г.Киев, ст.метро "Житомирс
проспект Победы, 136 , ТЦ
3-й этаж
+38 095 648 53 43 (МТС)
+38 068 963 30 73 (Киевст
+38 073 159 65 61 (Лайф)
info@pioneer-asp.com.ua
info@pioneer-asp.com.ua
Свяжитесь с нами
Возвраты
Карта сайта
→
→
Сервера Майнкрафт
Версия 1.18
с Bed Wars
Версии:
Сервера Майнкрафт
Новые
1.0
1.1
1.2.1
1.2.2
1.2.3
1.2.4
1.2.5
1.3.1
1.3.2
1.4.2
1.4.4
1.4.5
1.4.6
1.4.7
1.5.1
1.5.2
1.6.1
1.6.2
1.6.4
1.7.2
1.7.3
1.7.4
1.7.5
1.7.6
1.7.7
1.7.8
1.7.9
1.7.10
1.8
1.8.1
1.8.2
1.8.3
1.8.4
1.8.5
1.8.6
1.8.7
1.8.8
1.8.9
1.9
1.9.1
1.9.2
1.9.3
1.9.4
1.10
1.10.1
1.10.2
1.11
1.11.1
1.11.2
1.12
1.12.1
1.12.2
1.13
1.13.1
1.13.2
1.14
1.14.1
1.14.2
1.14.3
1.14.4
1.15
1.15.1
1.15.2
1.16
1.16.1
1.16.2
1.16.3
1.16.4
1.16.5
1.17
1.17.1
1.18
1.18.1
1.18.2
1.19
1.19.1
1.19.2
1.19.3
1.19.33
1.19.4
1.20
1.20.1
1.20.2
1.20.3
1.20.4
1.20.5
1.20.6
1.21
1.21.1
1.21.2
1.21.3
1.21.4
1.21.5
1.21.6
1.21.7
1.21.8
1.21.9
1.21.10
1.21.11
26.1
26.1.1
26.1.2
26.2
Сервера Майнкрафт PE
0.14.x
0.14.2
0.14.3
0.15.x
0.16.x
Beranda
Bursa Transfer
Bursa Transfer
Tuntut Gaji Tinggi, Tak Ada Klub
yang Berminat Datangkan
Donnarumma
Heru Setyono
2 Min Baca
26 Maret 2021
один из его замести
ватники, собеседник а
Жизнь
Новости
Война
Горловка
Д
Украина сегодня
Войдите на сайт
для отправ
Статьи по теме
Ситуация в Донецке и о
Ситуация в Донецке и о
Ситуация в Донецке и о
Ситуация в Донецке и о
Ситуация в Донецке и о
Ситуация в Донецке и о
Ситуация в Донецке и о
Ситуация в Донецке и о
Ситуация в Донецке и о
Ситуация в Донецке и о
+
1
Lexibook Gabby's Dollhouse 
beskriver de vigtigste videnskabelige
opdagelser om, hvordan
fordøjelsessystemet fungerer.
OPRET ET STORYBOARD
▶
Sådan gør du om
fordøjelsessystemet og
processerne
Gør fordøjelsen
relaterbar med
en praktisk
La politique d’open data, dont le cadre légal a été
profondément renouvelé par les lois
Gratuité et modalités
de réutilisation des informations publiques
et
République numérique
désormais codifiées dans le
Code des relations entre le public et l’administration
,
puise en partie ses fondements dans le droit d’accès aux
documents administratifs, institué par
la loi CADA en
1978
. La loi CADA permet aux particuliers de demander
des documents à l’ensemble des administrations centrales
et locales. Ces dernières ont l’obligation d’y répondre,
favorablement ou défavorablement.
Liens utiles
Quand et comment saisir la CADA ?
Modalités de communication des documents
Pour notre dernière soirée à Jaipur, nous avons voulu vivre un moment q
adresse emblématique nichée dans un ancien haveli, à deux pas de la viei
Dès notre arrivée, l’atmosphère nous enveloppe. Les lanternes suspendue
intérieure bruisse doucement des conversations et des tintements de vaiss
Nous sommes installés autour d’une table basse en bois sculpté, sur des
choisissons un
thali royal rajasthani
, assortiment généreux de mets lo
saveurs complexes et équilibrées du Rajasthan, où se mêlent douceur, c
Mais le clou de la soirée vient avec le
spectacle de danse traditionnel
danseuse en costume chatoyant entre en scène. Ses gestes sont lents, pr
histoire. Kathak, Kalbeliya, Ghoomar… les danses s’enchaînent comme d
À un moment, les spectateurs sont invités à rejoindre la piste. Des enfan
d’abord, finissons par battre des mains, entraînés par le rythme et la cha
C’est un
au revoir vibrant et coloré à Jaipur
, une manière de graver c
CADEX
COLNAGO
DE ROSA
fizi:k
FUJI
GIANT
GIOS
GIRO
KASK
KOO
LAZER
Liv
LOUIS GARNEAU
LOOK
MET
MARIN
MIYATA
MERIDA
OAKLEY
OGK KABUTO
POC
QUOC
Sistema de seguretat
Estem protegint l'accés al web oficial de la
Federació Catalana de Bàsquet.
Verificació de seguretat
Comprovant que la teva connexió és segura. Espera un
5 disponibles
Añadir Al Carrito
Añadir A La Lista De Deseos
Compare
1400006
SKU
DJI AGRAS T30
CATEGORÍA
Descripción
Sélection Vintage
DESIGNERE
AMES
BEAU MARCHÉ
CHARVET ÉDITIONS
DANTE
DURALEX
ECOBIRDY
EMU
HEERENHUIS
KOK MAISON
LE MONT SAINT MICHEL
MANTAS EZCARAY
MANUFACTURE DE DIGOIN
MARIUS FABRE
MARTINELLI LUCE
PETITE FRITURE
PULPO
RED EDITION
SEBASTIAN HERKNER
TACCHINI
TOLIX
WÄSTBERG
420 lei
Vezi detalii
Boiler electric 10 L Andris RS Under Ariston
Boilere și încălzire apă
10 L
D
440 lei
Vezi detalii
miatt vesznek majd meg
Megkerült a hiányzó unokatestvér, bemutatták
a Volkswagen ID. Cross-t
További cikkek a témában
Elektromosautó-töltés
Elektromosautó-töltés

···

▶ **Aim of the exercise**
Which lines in the data contain the word "sont"? Report each such line in full.

▶ **Expected answer**
danseuse en costume chatoyant entre en scène. Ses gestes sont lents, pr
À un moment, les spectateurs sont invités à rejoindre la piste. Des enfan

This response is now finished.